When in doubt, advertisers often seem to default to stuff that's as seXXXy as possible. "Sex sells!" they cry to anyone skeptical of this approach. Turns out that's maybe not the case, though—as long as we're talking about female consumers.
The Independent reports that a study, newly published in the journal of the Association for Psychological Science, found that women are actually turned off by explicit advertising—unless, that is, it was for something "superior and expensive."
Well, you know, it's not really a luxury handbag unless you've seen it in Vogue being clutched by a buck naked model.
To arrive at this conclusion, researchers sat men and women down with ads for women's watches. Some were sexy, others featured mountains; some priced watches at $10, others at $1,250. Women, wrote a researcher, "found sexual imagery distasteful when it was used to promote a cheap product, but this reaction to sexual imagery was mitigated if the product promoted was expensive."
"We predicted and found that sexual ads promoting cheap products heightened feelings of being upset and angry among women," she added.
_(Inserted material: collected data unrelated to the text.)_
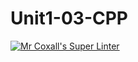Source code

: # Unit1-03-CPP
[![Mr Coxall's Super Linter](https://github.com/ICS3U-Programming-NoahS/Unit1-03-CPP/workflows/Mr%20Coxall's%20Super%20Linter/badge.svg)](https://github.com/ICS3U-Programming-NoahS/Unit1-03-CPP/actions/)
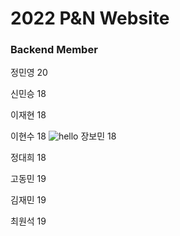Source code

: # 2022 P&N Website

### Backend Member

정민영 20

신민승 18

이재현 18

이현수 18
![hello](https://user-images.githubusercontent.com/104980470/205496835-57c70e2a-4b82-40ea-91dc-7d3aa3a66441.png)
장보민 18

정대희 18

고동민 19

김재민 19

최원석 19


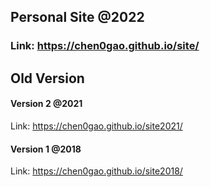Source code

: ## Personal Site @2022

### **Link: https://chen0gao.github.io/site/**

## Old Version
#### Version 2 @2021

Link: https://chen0gao.github.io/site2021/

#### Version 1 @2018

Link: https://chen0gao.github.io/site2018/
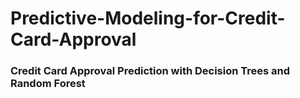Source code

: # Predictive-Modeling-for-Credit-Card-Approval

### Credit Card Approval Prediction with Decision Trees and Random Forest

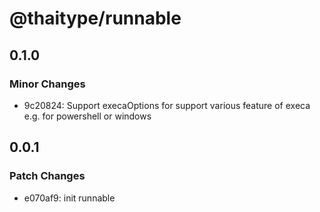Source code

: # @thaitype/runnable

## 0.1.0

### Minor Changes

- 9c20824: Support execaOptions for support various feature of execa e.g. for powershell or windows

## 0.0.1

### Patch Changes

- e070af9: init runnable
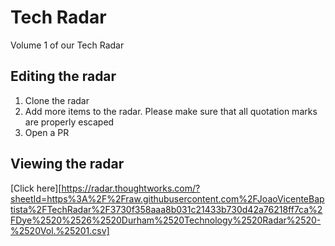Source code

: # Tech Radar
Volume 1 of our Tech Radar

## Editing the radar
1. Clone the radar
2. Add more items to the radar. Please make sure that all quotation marks are properly escaped
3. Open a PR

## Viewing the radar
[Click here][https://radar.thoughtworks.com/?sheetId=https%3A%2F%2Fraw.githubusercontent.com%2FJoaoVicenteBaptista%2FTechRadar%2F3730f358aaa8b031c21433b730d42a76218ff7ca%2FDye%2520%2526%2520Durham%2520Technology%2520Radar%2520-%2520Vol.%25201.csv]
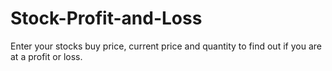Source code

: # Stock-Profit-and-Loss
Enter your stocks buy price, current price and quantity to find out if you are at a profit or loss.
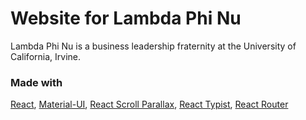 # Website for Lambda Phi Nu
Lambda Phi Nu is a business leadership fraternity at the University of California, Irvine.

### Made with
[React](https://reactjs.org), [Material-UI](https://material-ui.com), [React Scroll Parallax](https://www.npmjs.com/package/react-scroll-parallax), [React Typist](https://www.npmjs.com/package/react-typist),
[React Router](https://reacttraining.com/react-router/web/guides/quick-start)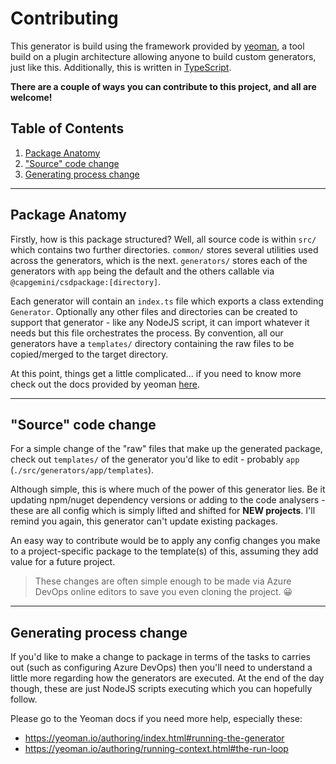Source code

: # Contributing

This generator is build using the framework provided by [yeoman](https://yeoman.io/), a tool build on a plugin architecture allowing anyone to build custom generators, just like this. Additionally, this is written in [TypeScript](https://www.typescriptlang.org/).

__There are a couple of ways you can contribute to this project, and all are welcome!__ 

## Table of Contents
1. [Package Anatomy](#package-anatomy)
2. ["Source" code change](#source-code-change)
3. [Generating process change](#generating-process-change)

---

## Package Anatomy
Firstly, how is this package structured? Well, all source code is within `src/` which contains two further directories. `common/` stores several utilities used across the generators, which is the next. `generators/` stores each of the generators with `app` being the default and the others callable via `@capgemini/csdpackage:[directory]`. 

Each generator will contain an `index.ts` file which exports a class extending `Generator`. Optionally any other files and directories can be created to support that generator - like any NodeJS script, it can import whatever it needs but this file orchestrates the process. By convention, all our generators have a `templates/` directory containing the raw files to be copied/merged to the target directory.

At this point, things get a little complicated... if you need to know more check out the docs provided by yeoman [here](https://yeoman.io/authoring/index.html).

---

## "Source" code change
For a simple change of the "raw" files that make up the generated package, check out `templates/` of the generator you'd like to edit - probably `app` (`./src/generators/app/templates`). 

Although simple, this is where much of the power of this generator lies. Be it updating npm/nuget dependency versions or adding to the code analysers - these are all config which is simply lifted and shifted for __NEW projects__. I'll remind you again, this generator can't update existing packages. 

An easy way to contribute would be to apply any config changes you make to a project-specific package to the template(s) of this, assuming  they add value for a future project.

> These changes are often simple enough to be made via Azure DevOps online editors to save you even cloning the project. 😀

---

## Generating process change
If you'd like to make a change to package in terms of the tasks to carries out (such as configuring Azure DevOps) then you'll need to understand a little more regarding how the generators are executed. At the end of the day though, these are just NodeJS scripts executing which you can hopefully follow.  

Please go to the Yeoman docs if you need more help, especially these:
- https://yeoman.io/authoring/index.html#running-the-generator
- https://yeoman.io/authoring/running-context.html#the-run-loop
So what gives? According to the Independent:
"Women generally show spontaneous negative attitudes toward sexual images," writes psychological scientist Kathleen Vohs, a researcher at the Carlson School of Management at the University of Minnesota, and colleagues. "Sexual economics theory offers a reason why: The use of sexual imagery is inimical to women's vested interest in sex being portrayed as infrequent, special, and rare."
Maybe they simply find it distasteful when marketers try to use OMG BOOBS to market cheap crap. Maybe the dudes in the study have just been desensitized by a lifetime of tawdry beer ads. Who knows! But suggesting that women don't like raunchy ads because they think sex should only be soap-opera-wedding-night romantic is quite an intuitive leap.